→ **Supplied data**

# # # # # # #

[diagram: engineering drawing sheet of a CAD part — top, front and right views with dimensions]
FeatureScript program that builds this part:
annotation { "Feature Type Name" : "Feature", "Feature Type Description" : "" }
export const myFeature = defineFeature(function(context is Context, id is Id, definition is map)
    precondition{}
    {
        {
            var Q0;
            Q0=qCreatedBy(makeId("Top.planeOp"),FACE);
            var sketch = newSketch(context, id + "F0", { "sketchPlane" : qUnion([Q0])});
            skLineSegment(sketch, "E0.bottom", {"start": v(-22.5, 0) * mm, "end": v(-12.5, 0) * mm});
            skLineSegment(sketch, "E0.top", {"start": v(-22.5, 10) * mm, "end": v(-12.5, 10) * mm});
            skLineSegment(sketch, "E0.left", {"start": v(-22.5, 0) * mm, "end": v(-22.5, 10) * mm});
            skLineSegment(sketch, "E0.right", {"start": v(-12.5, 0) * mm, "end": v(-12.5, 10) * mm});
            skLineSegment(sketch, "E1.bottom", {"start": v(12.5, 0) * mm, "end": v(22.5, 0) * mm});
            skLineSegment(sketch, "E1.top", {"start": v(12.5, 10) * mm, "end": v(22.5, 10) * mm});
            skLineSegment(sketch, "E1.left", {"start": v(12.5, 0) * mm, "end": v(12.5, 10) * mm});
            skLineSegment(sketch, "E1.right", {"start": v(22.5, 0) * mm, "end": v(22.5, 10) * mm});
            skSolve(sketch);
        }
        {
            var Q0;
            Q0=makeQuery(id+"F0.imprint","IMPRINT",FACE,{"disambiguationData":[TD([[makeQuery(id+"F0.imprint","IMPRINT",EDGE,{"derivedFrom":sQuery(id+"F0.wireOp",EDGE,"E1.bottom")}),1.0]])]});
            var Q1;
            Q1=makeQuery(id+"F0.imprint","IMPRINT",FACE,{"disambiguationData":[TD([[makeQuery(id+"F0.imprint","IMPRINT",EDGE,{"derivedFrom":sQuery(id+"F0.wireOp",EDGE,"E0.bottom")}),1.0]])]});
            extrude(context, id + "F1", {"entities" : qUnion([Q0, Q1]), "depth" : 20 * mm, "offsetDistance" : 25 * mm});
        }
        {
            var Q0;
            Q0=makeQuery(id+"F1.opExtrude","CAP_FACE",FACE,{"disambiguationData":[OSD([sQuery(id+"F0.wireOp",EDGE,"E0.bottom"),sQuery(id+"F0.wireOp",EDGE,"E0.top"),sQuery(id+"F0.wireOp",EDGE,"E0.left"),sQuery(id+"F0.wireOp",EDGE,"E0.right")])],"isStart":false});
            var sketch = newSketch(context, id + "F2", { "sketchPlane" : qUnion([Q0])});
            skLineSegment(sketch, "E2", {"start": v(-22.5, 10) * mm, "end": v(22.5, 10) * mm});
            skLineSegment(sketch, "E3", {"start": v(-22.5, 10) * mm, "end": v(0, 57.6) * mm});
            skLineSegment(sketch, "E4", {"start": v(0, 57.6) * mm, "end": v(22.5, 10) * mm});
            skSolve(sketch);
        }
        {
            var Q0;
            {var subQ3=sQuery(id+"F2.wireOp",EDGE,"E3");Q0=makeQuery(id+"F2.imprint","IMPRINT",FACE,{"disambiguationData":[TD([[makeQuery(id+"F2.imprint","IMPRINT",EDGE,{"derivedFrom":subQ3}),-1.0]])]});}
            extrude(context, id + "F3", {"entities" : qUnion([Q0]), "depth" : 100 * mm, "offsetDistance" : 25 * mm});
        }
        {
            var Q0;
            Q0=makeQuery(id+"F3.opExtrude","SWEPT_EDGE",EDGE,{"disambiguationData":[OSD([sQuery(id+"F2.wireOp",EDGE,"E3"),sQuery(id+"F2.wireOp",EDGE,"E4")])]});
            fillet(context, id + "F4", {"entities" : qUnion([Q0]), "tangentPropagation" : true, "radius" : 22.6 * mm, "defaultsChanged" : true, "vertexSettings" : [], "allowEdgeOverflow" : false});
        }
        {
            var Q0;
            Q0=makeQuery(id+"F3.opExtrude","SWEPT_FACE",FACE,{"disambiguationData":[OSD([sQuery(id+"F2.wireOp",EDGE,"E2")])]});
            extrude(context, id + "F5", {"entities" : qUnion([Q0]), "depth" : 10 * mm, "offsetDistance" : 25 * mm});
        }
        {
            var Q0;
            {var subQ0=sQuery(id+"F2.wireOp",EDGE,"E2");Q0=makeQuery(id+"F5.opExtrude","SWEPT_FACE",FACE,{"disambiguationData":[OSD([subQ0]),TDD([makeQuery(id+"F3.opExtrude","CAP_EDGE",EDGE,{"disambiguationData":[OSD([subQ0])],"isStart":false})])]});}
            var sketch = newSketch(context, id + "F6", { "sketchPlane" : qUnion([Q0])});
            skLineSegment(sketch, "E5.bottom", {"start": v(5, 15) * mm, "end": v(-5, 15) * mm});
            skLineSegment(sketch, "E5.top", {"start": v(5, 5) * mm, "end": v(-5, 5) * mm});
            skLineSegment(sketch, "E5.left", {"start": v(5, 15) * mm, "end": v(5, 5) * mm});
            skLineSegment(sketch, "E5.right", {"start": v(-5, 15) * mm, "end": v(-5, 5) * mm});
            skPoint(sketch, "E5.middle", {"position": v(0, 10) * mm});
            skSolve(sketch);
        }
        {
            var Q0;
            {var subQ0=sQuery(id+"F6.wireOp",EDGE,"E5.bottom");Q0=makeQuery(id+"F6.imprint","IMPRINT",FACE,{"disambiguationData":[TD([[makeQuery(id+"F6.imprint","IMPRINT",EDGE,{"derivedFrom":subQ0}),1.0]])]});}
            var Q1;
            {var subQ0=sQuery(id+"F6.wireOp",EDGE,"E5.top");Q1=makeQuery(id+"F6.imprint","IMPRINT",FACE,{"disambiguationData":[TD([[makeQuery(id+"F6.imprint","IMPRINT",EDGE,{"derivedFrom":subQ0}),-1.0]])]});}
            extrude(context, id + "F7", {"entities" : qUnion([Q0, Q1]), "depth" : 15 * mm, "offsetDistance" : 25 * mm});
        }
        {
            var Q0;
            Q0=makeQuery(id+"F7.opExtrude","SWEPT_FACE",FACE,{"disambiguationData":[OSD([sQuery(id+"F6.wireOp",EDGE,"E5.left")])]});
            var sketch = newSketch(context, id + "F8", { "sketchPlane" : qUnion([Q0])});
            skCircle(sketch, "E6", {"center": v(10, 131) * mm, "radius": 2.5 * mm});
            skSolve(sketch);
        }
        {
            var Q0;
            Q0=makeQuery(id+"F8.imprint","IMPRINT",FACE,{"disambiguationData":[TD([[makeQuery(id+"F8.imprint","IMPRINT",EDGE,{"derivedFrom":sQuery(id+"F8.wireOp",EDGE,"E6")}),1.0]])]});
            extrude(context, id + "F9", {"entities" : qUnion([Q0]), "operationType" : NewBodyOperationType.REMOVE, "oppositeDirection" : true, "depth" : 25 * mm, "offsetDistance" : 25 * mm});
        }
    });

# # # # # # #

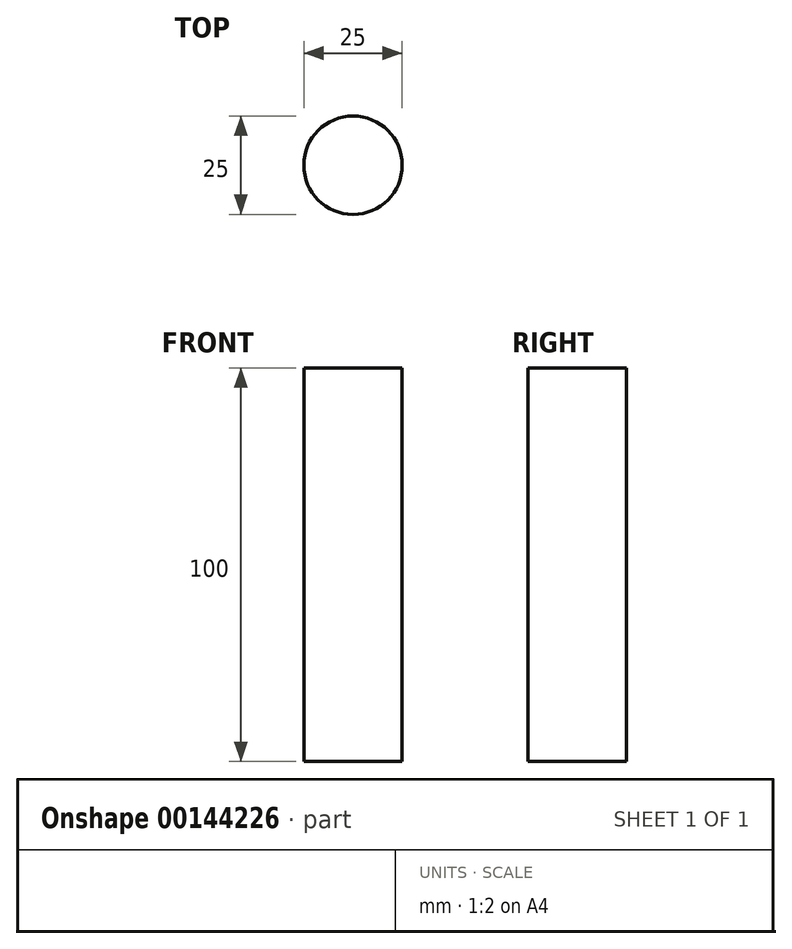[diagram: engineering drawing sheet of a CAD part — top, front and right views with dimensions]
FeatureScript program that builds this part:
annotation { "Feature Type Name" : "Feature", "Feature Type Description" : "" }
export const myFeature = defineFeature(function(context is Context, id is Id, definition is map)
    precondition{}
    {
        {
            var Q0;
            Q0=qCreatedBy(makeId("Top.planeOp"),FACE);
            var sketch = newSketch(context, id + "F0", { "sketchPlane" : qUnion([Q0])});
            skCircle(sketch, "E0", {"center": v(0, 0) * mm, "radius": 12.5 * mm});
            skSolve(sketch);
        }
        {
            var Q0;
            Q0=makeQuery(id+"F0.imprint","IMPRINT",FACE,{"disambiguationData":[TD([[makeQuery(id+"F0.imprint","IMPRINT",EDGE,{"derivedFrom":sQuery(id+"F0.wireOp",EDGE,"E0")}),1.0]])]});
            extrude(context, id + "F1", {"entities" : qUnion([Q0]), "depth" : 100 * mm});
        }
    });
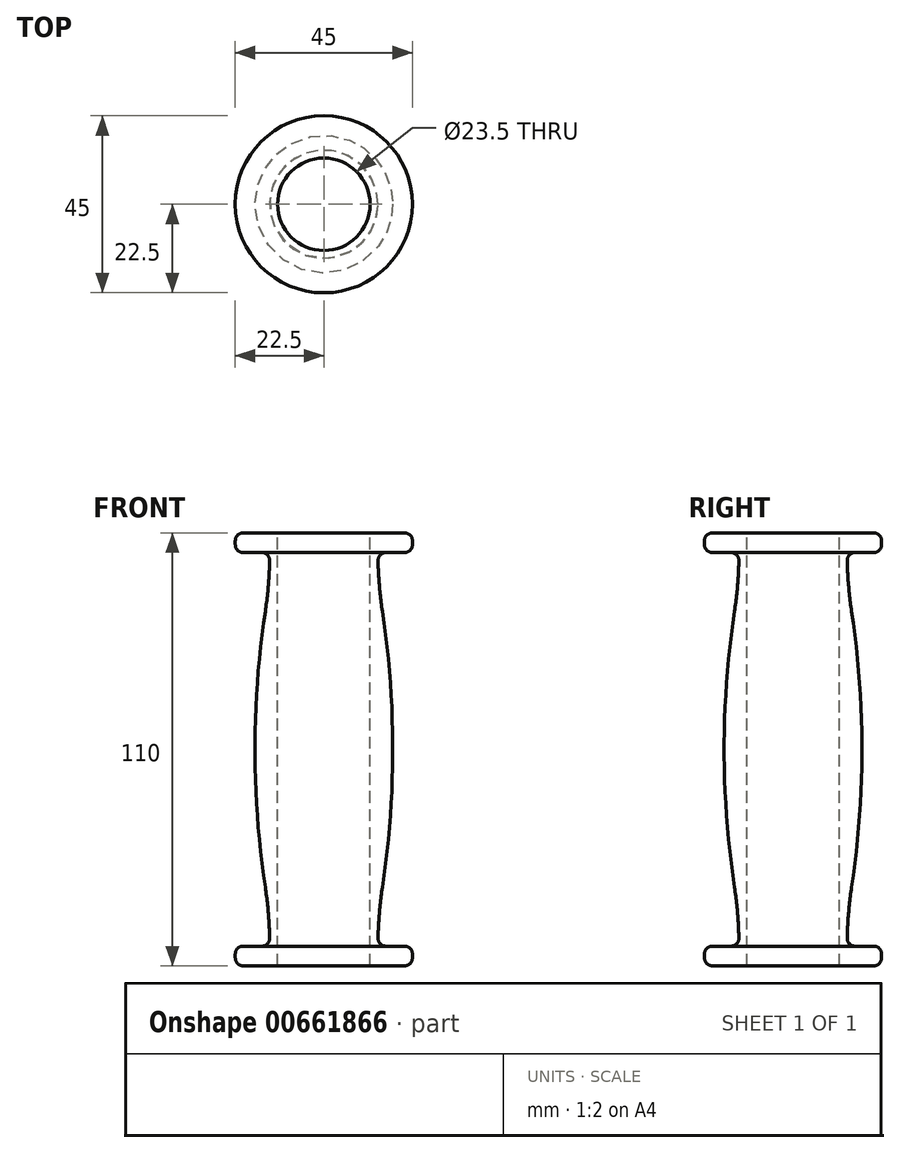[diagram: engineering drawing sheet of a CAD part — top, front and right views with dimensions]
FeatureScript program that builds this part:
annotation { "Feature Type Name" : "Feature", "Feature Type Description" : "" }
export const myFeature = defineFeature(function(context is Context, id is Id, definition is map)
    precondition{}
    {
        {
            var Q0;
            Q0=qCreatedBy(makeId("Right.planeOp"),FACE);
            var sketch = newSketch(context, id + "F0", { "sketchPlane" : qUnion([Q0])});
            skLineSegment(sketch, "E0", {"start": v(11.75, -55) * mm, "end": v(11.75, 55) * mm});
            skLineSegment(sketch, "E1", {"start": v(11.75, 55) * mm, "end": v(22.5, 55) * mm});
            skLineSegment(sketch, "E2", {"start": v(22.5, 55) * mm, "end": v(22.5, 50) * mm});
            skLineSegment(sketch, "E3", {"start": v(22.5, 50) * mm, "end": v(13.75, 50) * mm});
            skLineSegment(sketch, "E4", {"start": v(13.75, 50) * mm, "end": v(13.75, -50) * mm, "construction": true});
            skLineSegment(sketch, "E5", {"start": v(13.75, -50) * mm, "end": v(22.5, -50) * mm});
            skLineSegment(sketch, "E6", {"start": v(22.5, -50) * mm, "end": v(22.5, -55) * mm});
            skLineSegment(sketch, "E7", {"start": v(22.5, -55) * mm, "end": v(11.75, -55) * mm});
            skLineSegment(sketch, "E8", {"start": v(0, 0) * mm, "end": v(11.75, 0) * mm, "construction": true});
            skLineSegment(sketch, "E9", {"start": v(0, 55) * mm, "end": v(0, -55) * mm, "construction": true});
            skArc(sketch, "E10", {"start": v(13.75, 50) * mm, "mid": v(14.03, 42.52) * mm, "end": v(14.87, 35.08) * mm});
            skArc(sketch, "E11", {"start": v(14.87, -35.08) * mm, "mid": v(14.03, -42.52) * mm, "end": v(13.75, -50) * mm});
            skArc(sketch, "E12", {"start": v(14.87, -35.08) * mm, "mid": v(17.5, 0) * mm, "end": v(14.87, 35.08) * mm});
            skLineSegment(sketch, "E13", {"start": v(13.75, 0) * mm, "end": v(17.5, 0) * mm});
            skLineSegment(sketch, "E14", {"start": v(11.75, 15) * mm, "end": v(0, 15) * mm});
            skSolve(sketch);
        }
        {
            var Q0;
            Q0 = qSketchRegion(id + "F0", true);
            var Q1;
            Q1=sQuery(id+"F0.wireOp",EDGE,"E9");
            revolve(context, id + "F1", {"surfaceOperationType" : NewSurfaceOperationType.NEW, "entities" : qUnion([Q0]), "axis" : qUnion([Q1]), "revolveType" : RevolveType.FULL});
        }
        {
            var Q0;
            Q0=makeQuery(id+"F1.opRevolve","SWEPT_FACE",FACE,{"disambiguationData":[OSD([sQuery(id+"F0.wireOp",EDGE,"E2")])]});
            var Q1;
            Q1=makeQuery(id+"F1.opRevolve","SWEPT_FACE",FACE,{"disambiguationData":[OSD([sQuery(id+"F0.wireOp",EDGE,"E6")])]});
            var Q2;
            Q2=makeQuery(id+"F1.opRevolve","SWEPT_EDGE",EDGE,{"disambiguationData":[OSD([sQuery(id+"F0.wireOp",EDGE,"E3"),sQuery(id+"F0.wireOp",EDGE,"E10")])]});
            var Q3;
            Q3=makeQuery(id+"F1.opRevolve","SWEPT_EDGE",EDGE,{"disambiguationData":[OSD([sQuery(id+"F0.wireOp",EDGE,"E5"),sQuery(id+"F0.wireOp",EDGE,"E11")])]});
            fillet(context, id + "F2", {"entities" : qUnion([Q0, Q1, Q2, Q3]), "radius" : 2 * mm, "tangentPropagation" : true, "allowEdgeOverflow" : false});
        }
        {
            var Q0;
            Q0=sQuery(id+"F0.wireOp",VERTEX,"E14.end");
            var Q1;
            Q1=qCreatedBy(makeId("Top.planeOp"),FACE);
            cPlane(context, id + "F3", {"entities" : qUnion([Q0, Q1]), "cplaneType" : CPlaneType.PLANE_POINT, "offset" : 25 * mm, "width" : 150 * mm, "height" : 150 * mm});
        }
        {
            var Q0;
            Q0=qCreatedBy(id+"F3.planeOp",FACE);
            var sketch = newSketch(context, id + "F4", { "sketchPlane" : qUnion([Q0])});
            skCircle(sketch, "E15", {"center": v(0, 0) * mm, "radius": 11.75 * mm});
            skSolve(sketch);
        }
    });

# # # # # # #

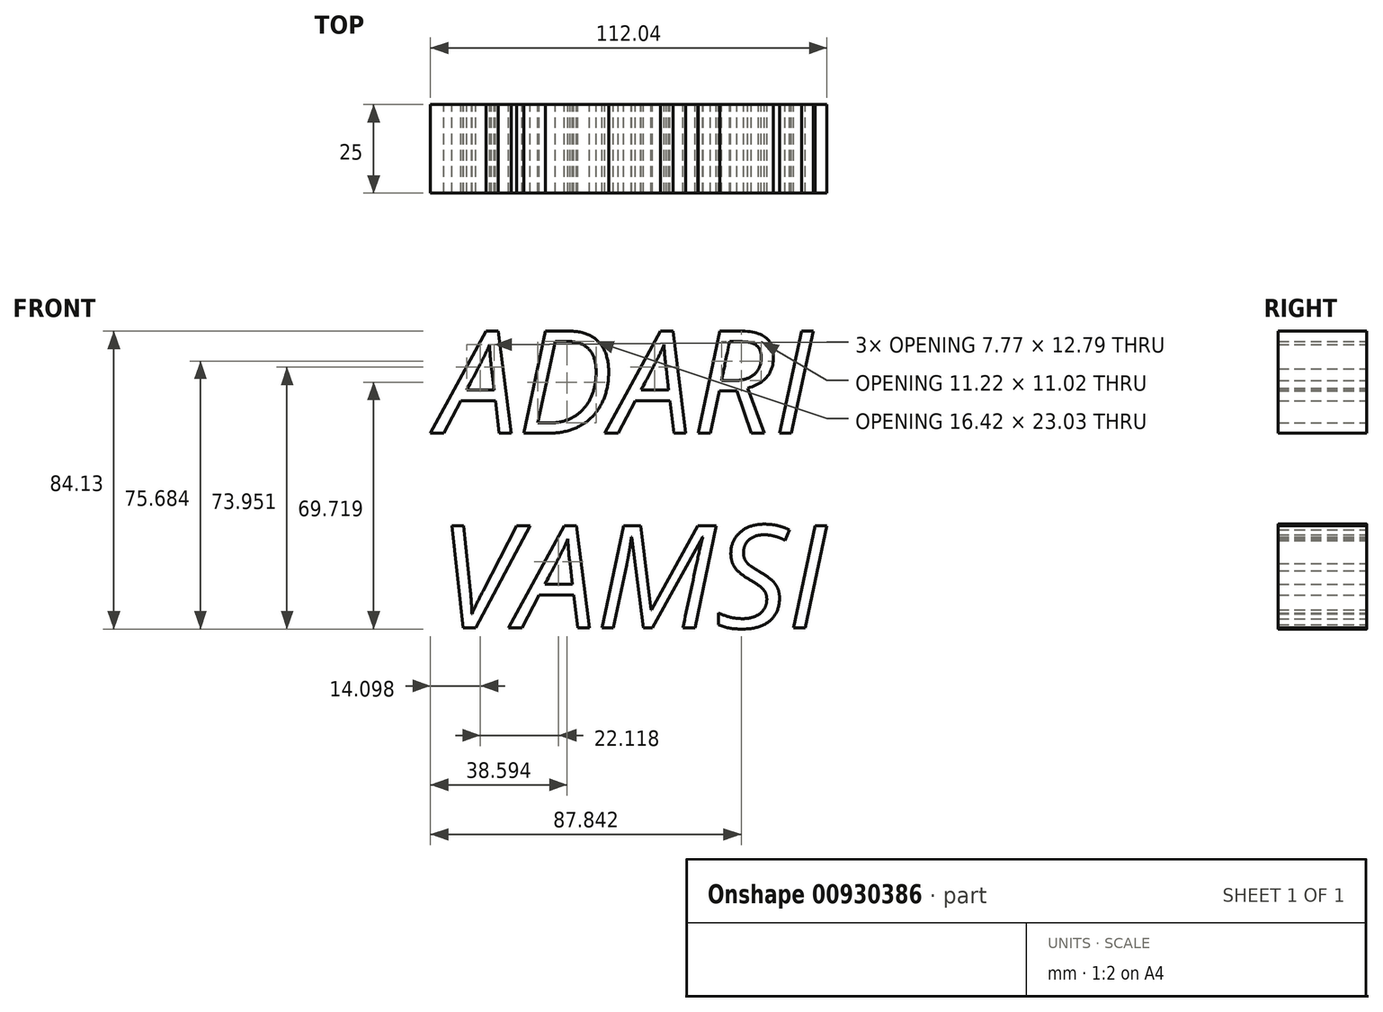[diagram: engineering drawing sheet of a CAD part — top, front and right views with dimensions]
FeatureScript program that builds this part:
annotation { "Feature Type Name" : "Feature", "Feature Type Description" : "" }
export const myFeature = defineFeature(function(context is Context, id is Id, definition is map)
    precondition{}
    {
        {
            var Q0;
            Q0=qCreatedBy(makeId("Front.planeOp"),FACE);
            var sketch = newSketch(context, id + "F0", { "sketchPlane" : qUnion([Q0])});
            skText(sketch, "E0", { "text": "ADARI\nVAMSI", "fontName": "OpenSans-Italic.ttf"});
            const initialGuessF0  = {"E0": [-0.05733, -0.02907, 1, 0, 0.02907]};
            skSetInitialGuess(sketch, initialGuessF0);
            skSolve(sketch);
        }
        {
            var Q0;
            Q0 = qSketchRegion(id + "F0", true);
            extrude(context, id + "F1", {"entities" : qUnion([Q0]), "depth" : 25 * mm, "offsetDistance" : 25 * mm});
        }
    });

# # # # # # #

Collect every line in the material above that contains the string "construction". Only matches with the same capitalization count.

            skLineSegment(sketch, "E4", {"start": v(13.75, 50) * mm, "end": v(13.75, -50) * mm, "construction": true});
            skLineSegment(sketch, "E8", {"start": v(0, 0) * mm, "end": v(11.75, 0) * mm, "construction": true});
            skLineSegment(sketch, "E9", {"start": v(0, 55) * mm, "end": v(0, -55) * mm, "construction": true});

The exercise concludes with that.